• _TASK REQUIREMENTS_
Render the lines below as a JSON list of strings, one string per line with blank lines omitted, starting with the very first line and going on through the line with "tifications and gain", that line included.
Start of Block
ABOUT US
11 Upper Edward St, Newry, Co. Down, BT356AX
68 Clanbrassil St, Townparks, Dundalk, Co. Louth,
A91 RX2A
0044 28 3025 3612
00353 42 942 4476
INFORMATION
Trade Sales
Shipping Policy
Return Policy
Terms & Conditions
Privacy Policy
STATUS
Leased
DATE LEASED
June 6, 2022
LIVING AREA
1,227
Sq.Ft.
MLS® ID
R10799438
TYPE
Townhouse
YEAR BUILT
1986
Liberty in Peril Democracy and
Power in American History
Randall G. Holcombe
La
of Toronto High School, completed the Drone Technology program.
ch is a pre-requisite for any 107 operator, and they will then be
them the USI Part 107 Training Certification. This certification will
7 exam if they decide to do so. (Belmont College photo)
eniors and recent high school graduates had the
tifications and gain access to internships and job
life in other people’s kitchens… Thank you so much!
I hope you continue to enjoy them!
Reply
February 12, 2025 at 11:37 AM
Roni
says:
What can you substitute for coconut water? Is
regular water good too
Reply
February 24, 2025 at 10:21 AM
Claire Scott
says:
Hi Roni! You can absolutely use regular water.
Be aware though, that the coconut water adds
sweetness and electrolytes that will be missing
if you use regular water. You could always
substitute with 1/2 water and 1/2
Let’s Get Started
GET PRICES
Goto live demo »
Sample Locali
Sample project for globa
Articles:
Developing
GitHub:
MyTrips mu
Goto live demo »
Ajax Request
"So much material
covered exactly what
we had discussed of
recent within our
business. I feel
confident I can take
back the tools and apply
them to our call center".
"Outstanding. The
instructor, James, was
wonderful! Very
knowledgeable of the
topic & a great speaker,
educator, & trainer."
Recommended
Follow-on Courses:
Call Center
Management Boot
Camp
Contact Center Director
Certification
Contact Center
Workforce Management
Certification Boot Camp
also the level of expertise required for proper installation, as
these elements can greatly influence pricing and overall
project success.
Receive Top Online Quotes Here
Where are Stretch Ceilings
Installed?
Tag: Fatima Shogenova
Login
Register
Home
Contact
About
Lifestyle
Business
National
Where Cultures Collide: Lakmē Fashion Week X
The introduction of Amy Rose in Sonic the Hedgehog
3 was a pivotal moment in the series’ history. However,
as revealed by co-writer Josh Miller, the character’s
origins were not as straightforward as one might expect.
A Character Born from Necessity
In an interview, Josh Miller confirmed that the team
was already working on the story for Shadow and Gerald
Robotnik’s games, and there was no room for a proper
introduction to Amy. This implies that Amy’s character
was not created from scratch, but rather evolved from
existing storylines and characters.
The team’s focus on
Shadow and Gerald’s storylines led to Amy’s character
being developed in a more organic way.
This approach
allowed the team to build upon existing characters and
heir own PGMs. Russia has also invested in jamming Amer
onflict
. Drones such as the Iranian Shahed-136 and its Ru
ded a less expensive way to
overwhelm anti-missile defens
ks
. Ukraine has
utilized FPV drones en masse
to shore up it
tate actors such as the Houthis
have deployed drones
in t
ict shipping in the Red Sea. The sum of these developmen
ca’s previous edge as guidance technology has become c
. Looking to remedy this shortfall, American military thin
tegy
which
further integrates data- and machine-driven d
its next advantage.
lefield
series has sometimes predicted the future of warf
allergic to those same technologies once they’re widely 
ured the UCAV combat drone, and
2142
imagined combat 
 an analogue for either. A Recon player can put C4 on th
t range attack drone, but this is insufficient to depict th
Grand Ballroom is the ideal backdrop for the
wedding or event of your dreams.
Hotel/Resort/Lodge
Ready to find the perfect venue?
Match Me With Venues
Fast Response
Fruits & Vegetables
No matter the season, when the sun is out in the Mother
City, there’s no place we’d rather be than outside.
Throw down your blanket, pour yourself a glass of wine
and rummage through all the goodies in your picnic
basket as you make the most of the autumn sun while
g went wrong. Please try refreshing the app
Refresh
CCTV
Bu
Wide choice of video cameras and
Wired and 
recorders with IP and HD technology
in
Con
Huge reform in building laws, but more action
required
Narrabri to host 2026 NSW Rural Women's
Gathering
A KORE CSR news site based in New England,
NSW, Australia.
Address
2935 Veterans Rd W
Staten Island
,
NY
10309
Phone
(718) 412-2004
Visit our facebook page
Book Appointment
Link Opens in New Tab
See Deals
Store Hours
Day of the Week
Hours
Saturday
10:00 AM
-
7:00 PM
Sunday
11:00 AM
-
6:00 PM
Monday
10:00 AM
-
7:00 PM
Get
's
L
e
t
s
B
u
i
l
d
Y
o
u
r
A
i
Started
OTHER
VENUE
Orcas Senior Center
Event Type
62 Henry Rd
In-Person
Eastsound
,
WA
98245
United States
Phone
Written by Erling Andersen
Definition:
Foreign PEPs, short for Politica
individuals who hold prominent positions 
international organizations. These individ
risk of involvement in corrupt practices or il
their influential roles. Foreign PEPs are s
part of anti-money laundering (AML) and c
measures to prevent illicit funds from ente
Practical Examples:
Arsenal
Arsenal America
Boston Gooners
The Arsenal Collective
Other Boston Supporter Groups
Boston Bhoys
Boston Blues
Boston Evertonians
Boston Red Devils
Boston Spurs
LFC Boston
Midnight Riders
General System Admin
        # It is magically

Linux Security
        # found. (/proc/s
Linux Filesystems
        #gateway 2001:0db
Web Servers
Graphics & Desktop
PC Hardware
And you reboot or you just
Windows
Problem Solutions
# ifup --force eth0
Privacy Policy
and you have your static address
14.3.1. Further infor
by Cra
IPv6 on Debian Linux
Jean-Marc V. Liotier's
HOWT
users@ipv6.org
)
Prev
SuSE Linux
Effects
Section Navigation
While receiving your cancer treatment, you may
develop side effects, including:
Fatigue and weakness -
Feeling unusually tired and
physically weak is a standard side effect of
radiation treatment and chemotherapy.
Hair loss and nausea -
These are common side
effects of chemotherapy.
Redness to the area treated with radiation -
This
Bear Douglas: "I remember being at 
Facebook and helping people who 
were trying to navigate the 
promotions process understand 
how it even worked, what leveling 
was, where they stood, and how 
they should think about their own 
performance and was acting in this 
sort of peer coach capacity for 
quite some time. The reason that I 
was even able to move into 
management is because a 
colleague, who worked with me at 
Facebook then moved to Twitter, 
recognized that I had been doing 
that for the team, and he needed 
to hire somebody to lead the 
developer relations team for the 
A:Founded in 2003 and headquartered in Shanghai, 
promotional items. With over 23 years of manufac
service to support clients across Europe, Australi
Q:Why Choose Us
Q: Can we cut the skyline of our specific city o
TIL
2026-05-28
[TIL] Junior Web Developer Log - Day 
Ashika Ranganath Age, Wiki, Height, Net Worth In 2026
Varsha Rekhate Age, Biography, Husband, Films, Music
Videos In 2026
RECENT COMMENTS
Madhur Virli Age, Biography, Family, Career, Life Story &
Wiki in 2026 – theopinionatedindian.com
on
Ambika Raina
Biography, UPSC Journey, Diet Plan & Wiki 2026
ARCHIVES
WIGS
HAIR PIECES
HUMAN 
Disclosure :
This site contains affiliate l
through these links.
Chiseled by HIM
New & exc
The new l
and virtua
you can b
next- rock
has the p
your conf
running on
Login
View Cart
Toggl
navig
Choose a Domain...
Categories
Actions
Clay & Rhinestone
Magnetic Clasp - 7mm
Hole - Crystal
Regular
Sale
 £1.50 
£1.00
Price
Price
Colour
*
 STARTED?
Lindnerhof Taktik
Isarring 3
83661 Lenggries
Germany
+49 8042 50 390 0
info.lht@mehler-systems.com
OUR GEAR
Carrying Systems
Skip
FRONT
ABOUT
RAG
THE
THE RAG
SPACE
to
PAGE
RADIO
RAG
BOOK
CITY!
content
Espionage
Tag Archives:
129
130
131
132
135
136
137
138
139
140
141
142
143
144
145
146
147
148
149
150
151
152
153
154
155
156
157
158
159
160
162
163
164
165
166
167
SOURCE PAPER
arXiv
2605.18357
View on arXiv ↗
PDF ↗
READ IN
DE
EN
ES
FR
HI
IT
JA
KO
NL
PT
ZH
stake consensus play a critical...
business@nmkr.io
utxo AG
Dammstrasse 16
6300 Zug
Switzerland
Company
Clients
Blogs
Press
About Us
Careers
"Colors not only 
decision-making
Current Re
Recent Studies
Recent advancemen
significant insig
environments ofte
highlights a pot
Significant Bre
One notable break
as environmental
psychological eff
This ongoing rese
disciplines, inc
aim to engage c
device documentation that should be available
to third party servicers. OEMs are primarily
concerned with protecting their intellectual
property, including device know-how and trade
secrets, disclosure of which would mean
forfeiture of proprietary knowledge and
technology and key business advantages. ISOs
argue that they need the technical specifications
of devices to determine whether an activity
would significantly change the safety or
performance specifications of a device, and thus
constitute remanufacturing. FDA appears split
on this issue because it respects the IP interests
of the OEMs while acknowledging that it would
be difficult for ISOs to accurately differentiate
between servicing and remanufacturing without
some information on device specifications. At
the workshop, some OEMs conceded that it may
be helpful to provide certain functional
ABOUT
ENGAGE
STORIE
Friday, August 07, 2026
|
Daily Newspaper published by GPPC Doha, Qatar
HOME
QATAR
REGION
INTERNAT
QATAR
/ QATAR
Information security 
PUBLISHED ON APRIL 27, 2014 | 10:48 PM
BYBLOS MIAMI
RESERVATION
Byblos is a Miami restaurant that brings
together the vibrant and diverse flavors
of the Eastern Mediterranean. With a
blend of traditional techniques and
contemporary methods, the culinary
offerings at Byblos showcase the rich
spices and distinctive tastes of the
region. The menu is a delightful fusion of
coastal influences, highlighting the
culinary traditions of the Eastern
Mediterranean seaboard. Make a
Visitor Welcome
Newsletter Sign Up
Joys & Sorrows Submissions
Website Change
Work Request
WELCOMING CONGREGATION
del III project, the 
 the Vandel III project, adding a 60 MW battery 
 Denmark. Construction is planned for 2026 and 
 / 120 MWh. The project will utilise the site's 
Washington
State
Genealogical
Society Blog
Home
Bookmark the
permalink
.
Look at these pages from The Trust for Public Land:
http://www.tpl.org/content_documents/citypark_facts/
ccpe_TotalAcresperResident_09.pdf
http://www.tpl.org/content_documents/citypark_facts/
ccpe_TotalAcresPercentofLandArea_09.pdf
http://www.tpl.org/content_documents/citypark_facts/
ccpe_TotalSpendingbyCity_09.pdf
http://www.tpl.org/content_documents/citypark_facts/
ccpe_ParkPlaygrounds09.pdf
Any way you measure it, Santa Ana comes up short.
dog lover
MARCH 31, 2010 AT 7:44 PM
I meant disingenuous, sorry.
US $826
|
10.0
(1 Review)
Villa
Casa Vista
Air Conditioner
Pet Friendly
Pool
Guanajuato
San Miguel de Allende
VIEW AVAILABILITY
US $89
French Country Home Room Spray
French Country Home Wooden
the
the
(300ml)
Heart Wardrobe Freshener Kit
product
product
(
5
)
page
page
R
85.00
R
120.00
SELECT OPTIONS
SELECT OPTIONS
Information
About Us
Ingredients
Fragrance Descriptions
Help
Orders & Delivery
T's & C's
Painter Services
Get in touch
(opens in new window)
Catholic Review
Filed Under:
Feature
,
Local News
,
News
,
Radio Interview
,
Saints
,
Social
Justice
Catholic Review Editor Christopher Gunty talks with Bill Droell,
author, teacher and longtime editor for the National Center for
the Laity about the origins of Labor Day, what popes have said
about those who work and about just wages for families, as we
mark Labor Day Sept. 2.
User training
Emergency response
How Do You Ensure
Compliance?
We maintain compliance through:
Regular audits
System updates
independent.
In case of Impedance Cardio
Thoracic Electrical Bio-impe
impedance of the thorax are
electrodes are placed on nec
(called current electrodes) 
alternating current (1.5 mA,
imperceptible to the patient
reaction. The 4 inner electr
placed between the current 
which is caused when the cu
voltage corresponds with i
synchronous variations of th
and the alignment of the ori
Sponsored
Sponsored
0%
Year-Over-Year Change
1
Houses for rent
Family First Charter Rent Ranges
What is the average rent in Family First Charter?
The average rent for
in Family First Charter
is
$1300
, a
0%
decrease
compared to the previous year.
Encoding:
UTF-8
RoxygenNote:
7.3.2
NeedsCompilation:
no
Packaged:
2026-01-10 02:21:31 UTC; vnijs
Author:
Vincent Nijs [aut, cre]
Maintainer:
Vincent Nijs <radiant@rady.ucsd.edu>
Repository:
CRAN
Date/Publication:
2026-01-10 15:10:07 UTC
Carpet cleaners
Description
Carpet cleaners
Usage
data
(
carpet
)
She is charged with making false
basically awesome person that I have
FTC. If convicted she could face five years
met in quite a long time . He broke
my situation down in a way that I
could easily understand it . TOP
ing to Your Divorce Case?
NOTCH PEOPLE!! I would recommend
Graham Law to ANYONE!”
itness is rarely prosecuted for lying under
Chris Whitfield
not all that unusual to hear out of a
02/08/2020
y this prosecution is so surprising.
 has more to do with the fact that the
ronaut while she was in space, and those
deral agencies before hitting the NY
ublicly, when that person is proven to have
End of Block
• _RESPONSE FOR THIS EXERCISE_
[
  "ABOUT US",
  "11 Upper Edward St, Newry, Co. Down, BT356AX",
  "68 Clanbrassil St, Townparks, Dundalk, Co. Louth,",
  "A91 RX2A",
  "0044 28 3025 3612",
  "00353 42 942 4476",
  "INFORMATION",
  "Trade Sales",
  "Shipping Policy",
  "Return Policy",
  "Terms & Conditions",
  "Privacy Policy",
  "STATUS",
  "Leased",
  "DATE LEASED",
  "June 6, 2022",
  "LIVING AREA",
  "1,227",
  "Sq.Ft.",
  "MLS® ID",
  "R10799438",
  "TYPE",
  "Townhouse",
  "YEAR BUILT",
  "1986",
  "Liberty in Peril Democracy and",
  "Power in American History",
  "Randall G. Holcombe",
  "La",
  "of Toronto High School, completed the Drone Technology program.",
  "ch is a pre-requisite for any 107 operator, and they will then be",
  "them the USI Part 107 Training Certification. This certification will",
  "7 exam if they decide to do so. (Belmont College photo)",
  "eniors and recent high school graduates had the",
  "tifications and gain access to internships and job"
]